:: Task requirements ::
Reproduce the rows below without any changes, starting with the line that contains "order: Araneae" and running through the last line of the rows.

:: Recorded information ::

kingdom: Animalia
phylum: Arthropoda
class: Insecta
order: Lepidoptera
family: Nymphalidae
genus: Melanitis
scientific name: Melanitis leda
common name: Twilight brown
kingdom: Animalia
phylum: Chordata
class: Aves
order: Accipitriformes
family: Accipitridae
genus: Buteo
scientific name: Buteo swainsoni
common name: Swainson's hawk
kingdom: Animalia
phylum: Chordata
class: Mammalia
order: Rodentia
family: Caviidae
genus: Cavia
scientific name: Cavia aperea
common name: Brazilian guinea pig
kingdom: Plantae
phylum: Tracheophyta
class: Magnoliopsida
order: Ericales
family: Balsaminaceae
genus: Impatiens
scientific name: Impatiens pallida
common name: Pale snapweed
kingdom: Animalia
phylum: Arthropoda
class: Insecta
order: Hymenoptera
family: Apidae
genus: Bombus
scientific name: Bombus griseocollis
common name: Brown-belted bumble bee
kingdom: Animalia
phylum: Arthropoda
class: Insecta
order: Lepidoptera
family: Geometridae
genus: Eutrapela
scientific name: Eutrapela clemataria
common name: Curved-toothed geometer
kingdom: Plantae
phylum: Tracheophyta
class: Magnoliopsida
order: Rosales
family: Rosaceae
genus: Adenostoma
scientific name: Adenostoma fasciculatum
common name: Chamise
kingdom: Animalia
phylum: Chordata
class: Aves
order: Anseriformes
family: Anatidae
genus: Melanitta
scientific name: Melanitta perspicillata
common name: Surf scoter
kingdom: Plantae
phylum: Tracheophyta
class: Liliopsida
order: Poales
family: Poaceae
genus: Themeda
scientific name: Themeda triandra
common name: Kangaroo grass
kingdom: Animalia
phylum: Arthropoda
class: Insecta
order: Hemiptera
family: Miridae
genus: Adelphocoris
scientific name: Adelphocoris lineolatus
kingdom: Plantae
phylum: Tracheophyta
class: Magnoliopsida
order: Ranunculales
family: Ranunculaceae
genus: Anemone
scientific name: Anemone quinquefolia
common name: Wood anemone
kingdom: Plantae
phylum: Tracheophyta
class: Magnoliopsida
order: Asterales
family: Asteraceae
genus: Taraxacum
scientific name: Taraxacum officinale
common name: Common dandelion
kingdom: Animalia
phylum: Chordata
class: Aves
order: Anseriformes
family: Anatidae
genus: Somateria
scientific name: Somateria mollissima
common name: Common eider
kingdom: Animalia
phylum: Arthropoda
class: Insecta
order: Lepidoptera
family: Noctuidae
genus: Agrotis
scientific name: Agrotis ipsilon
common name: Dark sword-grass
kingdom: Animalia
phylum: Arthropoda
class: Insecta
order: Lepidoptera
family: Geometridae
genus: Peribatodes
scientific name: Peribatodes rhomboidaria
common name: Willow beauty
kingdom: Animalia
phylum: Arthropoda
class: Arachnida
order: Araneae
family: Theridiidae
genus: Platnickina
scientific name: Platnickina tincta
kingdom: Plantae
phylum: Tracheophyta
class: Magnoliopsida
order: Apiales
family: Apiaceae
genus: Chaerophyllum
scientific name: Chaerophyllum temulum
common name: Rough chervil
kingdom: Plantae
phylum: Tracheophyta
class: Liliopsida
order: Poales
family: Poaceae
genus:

:: The answer ::
order: Araneae
family: Theridiidae
genus: Platnickina
scientific name: Platnickina tincta
kingdom: Plantae
phylum: Tracheophyta
class: Magnoliopsida
order: Apiales
family: Apiaceae
genus: Chaerophyllum
scientific name: Chaerophyllum temulum
common name: Rough chervil
kingdom: Plantae
phylum: Tracheophyta
class: Liliopsida
order: Poales
family: Poaceae
genus:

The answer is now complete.